Johnny’s heartbeat shook his knees. He’d known his
heart would have to stop, but he hadn’t thought about what it would be like to die.
Fana was right. He wasn’t ready.
But Fana wasn’t ready for Michel either. She needed him.
“I want you to share your Blood with me, Fana,” he said. “Whatever it takes.”
Fasilidas, do not disturb me, Fana said to her guard beyond the door. Tell Teka and my parents I need to be alone.
YES, BLESSED FANA, he said, but she heard him wondering why Johnny was with her. Fana had promised a wall of privacy to her parents, Johnny, and Caitlin, but Fana knew her teacher’s thoughts, and those of her guards. Fasilidas constantly probed Johnny for clues that she was sharing her bed with him, roiling with envy and disgust. But Fasilidas wouldn’t dare probe Johnny while he was in her presence.
She and Johnny were truly alone. It was a small act of magic.
Johnny was rubbing her bare arms beneath the folds of her robe, a simple gesture that rocked her. She and Johnny had decided not to touch long ago, so Fana hadn’t known how much she enjoyed his warm, calloused hands. It was clear to Fana now: her mother had orchestrated the meeting to bring them together.

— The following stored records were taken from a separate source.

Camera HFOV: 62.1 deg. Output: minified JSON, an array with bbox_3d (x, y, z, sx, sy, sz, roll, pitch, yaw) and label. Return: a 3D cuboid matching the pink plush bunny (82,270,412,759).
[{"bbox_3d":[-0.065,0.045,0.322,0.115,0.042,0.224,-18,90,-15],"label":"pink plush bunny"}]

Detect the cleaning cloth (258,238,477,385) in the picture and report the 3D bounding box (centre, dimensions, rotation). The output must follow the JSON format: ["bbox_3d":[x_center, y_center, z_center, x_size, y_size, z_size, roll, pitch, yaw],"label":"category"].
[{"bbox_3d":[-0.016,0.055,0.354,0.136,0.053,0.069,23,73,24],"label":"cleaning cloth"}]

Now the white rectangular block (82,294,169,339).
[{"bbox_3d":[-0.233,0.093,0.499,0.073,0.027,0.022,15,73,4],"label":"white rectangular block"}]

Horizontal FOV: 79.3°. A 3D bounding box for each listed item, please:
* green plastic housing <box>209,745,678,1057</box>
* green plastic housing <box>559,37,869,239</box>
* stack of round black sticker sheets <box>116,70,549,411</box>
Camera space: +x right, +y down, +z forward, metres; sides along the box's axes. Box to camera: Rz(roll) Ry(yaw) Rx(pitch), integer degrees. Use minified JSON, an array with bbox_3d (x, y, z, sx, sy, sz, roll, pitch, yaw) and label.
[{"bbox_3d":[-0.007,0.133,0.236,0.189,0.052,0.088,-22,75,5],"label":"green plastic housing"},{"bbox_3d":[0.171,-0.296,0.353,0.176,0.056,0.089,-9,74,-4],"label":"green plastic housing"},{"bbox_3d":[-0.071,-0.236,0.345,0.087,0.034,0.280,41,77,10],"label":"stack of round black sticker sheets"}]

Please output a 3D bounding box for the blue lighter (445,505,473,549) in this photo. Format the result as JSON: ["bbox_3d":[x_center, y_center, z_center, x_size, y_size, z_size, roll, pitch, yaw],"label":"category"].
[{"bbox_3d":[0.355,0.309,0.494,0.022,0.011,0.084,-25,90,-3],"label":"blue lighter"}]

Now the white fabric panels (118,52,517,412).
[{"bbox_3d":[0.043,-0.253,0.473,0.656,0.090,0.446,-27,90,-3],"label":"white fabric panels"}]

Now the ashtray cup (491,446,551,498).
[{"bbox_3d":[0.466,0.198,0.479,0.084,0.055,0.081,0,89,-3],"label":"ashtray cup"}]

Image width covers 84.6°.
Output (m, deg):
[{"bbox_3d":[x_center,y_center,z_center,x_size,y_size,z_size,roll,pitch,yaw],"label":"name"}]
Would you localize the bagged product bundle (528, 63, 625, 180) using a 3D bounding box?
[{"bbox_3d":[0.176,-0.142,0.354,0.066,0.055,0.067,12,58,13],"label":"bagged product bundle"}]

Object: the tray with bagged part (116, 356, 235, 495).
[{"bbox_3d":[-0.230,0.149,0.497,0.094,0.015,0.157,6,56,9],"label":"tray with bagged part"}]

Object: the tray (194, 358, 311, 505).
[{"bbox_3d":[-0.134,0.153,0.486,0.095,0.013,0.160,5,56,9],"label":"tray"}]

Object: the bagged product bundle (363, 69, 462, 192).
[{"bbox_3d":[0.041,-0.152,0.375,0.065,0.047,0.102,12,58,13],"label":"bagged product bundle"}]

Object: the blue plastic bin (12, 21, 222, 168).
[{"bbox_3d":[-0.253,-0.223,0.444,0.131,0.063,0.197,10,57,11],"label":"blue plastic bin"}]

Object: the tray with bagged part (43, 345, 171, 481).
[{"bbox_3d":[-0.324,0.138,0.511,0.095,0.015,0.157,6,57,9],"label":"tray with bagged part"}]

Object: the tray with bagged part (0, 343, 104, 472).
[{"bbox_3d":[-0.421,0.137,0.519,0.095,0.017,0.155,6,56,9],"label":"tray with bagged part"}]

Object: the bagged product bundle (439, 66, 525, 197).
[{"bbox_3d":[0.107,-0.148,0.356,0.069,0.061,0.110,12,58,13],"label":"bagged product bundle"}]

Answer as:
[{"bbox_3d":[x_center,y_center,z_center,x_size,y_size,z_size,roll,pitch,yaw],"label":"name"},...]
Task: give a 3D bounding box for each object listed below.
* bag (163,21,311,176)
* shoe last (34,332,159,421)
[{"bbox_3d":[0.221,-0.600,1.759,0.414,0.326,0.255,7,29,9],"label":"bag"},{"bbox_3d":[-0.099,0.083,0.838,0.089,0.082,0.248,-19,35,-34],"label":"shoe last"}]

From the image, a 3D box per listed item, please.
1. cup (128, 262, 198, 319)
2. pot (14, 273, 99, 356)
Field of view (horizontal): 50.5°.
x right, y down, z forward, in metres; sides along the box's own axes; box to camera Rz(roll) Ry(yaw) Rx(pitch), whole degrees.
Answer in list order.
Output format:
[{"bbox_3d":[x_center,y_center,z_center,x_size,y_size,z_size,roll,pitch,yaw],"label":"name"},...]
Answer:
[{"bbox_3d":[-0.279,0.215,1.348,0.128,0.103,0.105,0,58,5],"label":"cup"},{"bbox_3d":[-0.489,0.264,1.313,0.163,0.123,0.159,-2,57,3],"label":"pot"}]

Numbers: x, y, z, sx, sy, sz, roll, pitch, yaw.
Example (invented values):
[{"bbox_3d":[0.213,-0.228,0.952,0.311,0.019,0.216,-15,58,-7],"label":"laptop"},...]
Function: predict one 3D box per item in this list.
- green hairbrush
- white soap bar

Fana was as irritated as she was grateful.
With Johnny standing in front of her, their unfinished story in his eyes, she couldn’t ignore her grief. If not for Michel fooling her heart with lies, she might have loved Johnny first. The Blood would be her goodbye gift to him, but he deserved so much more.
Now she had to kill Johnny, just when she wanted to savor his love the most.
“You have to be sure,” she said. “There’s no going back.”
His nervousness filled the room; the flood of his perspiration, the flurried whisper of his racing heartbeat. “I’m sure.”
Was Michel watching? Fana remembered her promise not to defile the Blood, but she had never agreed on mutual language, a definition of terms. He had only mentioned the concerts. Still, Michel wouldn’t like it; she couldn’t lie to herself about that. They would argue about whether or not she had broken her word. There would be consequences. Fana’s heart sped, waking. Maybe Johnny’s nervousness was contagious.